Document text>
+ + +

As noted in:
https://bugs.llvm.org/show_bug.cgi?id=31028
...I initially thought this would be a CGP patch and limited to targets like x86. But doing this in SimplifyCFG improves code even for targets like AArch64 that don't have a divrem instruction. That's because we can replace compare and branch with csel.
I know that the hoisting of a rem may be a stretch of the conservative limits of SimplifyCFG, but the benefits of collapsing the blocks seems like a worthy transform. We could (as we do for other expensive ops) split this back up in CGP if it is a concern.
For the example in the PR, AArch64 had:
mov w8, w0 sdiv w0, w8, w1 msub w8, w0, w1, w8 cmp w8, #42 // =42 b.eq .LBB0_2 <--- nothing in the backend is flattening this orr w0, wzr, #0x3 .LBB0_2: ret
After:
sdiv w8, w0, w1 msub w9, w8, w1, w0 cmp w9, #42 // =42 orr w9, wzr, #0x3 csel w0, w8, w9, eq ret
On x86, we had:
movl %edi, %ecx movl %ecx, %eax cltd idivl %esi movl $3, %eax cmpl $42, %edx jne .LBB0_2 # BB#1: movl %ecx, %eax cltd idivl %esi <--- very expensive and useless instruction .LBB0_2: retq
After:
movl %edi, %eax cltd idivl %esi cmpl $42, %edx movl $3, %ecx cmovnel %ecx, %eax retq
Please make one test per pair, too.

+ + +

Data lines>
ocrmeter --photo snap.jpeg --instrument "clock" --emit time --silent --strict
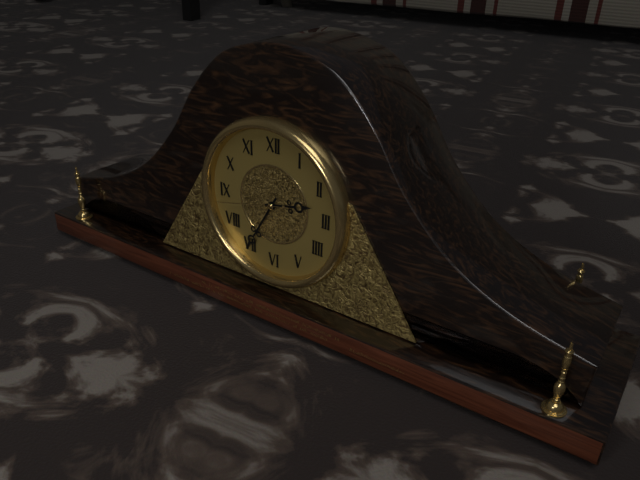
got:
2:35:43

+ + +

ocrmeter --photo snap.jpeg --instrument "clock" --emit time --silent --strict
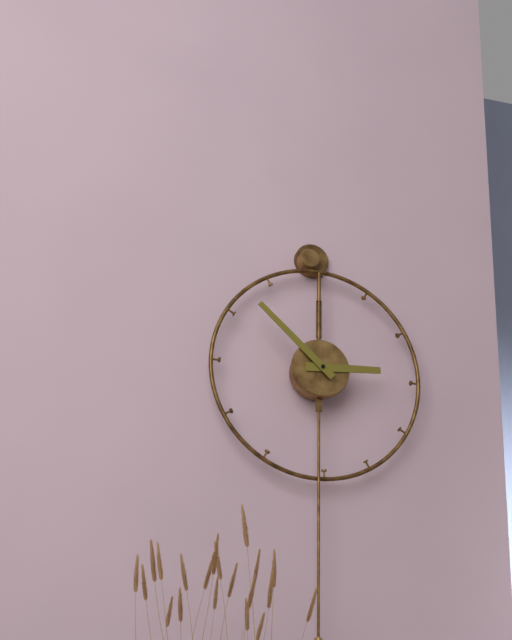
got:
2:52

+ + +

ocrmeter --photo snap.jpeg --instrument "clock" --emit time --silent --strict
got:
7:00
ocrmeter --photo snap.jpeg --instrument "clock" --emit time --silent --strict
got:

+ + +

Brief A> From the SimplifyCFG comment, pull out everything from "I know that" down to "is a concern.", copying it verbatim.
Brief B> According to the SimplifyCFG comment, why does doing the transform in SimplifyCFG improve code on AArch64 even without a divrem instruction?
Brief C> Summarize the SimplifyCFG comment in three sentences.

Exercise answer A>
I know that the hoisting of a rem may be a stretch of the conservative limits of SimplifyCFG, but the benefits of collapsing the blocks seems like a worthy transform. We could (as we do for other expensive ops) split this back up in CGP if it is a concern.

Exercise answer B> Compare and branch can be replaced with csel.

Exercise answer C> Performing the transform in SimplifyCFG rather than as a CGP patch improves code even on AArch64, which lacks a divrem instruction, because compare and branch can be replaced with csel. Hoisting a rem may stretch SimplifyCFG's conservative limits, but collapsing the blocks seems worthwhile, and it could be split back up in CGP if needed. Before-and-after output is shown for AArch64 and x86, where the original x86 code contained a very expensive and useless idivl, and the comment asks for one test per pair.